Selon les autorités, 22 cas contacts ont été identifiés sur le territoire français. Ces personnes font désormais l’objet d’un suivi sanitaire étroit afin d’éviter toute propagation éventuelle du virus.

Les cinq Français rapatriés avaient été placés à l’isolement à Paris après leur retour du navire, où plusieurs cas suspects avaient déjà été recensés ces derniers jours.

Face à l’évolution de la situation, le Premier ministre Sébastien Lecornu doit présider une nouvelle réunion de crise lundi après-midi afin de faire le point sur les mesures sanitaires et le suivi des passagers potentiellement exposés.

Le MV Hondius est au cœur d’une alerte sanitaire internationale depuis la détection de plusieurs cas d’hantavirus parmi les passagers et membres d’équipage.

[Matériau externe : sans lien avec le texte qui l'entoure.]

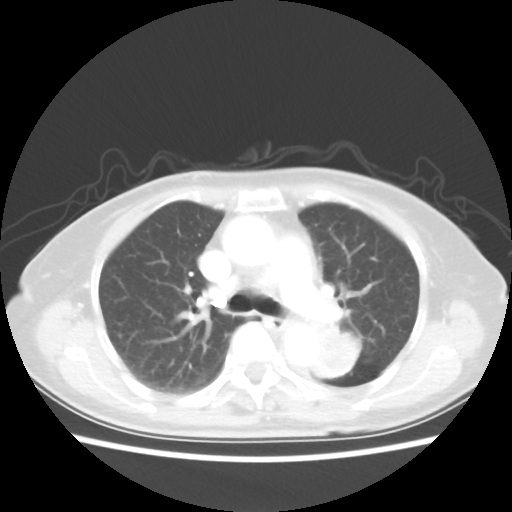
Chest CT, one axial slice. Slice 32 of 50 in the series (ordered by position). Reconstruction kernel STANDARD. 80 kVp. Lung window (W 1500 / L -600 HU). 512 × 512 image matrix, field of view 335 × 335 mm. Patient: female, 81 years. Case-level facts recorded for this patient, not image findings: clinical TNM (as recorded): T2 N0 M1a.
Annotated regions visible in this slice (rectangle marked by the reading radiologist):
- lung tumour (recorded histology: squamous cell carcinoma): bounding box (x1, y1, x2, y2) in pixels: (308, 323, 363, 382)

Les autorités sanitaires enquêtent notamment sur une possible contamination liée au virus des Andes, une souche rare d’hantavirus connue pour sa capacité limitée de transmission interhumaine.

Les hantavirus sont transmis principalement par des rongeurs infectés, via l’inhalation de particules contaminées provenant de leurs excréments ou de leur salive.

Selon les souches, l’infection peut provoquer des atteintes rénales ou pulmonaires sévères. 

Les autorités sanitaires françaises rappellent toutefois que le risque de propagation à grande échelle reste considéré comme faible à ce stade.